Not many kids would do this.  Especially teenagers.  They're normally so self absorbed with a cell phone stuck in their face they don't even realize help is needed.  But this one is special.  While I'm sure she would have preferred to go straight to her room with her cell phone stuck in her face, she didn't.  She stepped in the middle of a screaming match and took over.  As amazing as this is, this isn't a one time thing for her.  This is her norm.  And I admit, I take it for granted.  Take HER for granted.  Often.  But nights like this it stops me in my tracks and makes me realize how truly blessed I am.

I know she doesn't realize how much I love her and I appreciate her.  In fact, she often accuses me of having a favorite child and it's never her. I explain to her mothers do not have favorites, we really don't like any of our children most days. 😉  But I do have my favorite parts of each child.

And this girl has so many favorite parts.

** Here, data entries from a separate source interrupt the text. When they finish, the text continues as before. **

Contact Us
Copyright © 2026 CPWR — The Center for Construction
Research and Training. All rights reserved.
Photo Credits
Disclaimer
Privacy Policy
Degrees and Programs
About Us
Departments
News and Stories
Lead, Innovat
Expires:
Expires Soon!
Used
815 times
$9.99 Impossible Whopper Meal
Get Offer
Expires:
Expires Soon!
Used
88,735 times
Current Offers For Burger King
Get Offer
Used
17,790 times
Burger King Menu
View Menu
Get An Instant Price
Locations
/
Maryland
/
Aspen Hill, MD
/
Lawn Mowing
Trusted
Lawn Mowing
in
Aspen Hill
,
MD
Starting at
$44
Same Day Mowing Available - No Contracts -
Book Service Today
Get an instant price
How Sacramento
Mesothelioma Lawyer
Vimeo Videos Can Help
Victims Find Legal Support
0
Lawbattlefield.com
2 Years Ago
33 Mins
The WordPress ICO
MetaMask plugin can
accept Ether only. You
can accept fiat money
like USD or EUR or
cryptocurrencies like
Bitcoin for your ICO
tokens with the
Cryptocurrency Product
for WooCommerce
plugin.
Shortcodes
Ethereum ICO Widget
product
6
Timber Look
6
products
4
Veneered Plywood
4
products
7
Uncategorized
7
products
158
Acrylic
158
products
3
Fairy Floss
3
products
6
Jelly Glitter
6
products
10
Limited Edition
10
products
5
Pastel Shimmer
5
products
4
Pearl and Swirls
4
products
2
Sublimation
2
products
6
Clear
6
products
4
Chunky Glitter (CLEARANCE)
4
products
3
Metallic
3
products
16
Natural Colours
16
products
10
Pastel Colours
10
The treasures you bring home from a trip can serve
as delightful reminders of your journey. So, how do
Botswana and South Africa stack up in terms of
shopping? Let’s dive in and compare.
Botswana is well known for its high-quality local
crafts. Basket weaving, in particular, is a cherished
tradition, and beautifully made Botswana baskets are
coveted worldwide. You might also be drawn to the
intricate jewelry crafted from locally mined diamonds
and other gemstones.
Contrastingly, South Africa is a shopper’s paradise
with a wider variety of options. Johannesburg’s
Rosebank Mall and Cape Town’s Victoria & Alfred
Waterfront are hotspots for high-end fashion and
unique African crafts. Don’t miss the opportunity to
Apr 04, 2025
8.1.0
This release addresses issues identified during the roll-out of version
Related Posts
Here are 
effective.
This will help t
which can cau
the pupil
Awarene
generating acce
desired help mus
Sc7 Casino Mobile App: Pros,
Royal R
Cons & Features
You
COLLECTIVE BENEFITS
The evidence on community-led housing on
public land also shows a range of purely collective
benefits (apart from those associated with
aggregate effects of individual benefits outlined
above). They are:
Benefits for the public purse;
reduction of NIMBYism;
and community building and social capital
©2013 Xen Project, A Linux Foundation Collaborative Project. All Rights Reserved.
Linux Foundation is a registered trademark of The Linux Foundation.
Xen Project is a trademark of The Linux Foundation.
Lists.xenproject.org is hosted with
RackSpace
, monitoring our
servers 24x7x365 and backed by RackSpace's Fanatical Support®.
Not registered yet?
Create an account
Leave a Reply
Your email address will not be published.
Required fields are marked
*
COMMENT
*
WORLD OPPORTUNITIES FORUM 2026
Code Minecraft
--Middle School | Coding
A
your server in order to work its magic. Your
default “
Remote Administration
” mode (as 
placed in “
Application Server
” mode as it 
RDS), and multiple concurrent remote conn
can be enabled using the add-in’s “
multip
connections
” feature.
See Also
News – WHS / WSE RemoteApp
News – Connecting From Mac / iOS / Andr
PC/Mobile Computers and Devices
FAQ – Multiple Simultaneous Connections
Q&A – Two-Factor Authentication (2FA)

She is my first born. My #1.  The child numerous doctors and specialists told me I’d never conceive. The baby they said I would never carry full term yet arrived 10 days past her due date. The infant that was to be born so early and weigh so little that she’d never survive, came barreling out at 9 lbs 10 oz. She was a miracle from the beginning and has been gracing me with miracles ever since.

She's my fashion adviser, a second mother to her brothers, my shopping partner.  She's the kid who always does what I ask the first time and without complaining...well, most of the time.  She can calm her brothers down in a way no one else can.  She makes me laugh with her quirky sense of humor and goofy antics.  She tries new things and when she succeeds, she's humble - when she fails, she does so with grace.

She's kind.  She's Beautiful.  She's my best friend.

Is she perfect?  Of course not.  No one is.  But she's perfect to me.

I know she’s only a freshman in high school but I’m already completely panicking over her leaving for college. I mean, she was just in kindergarten yesterday - or so it seems.  In the meantime, I'm going to relish in her presence and soak in all the time I have with my baby girl.  I will do so with my eyes wide open because last time I blinked she somehow ended up in high school.

I pray she continues to make good choices, remains kind and always comes to me when she needs someone to talk to or a shoulder to cry on.

And I pray she continues to help her brother with his homework.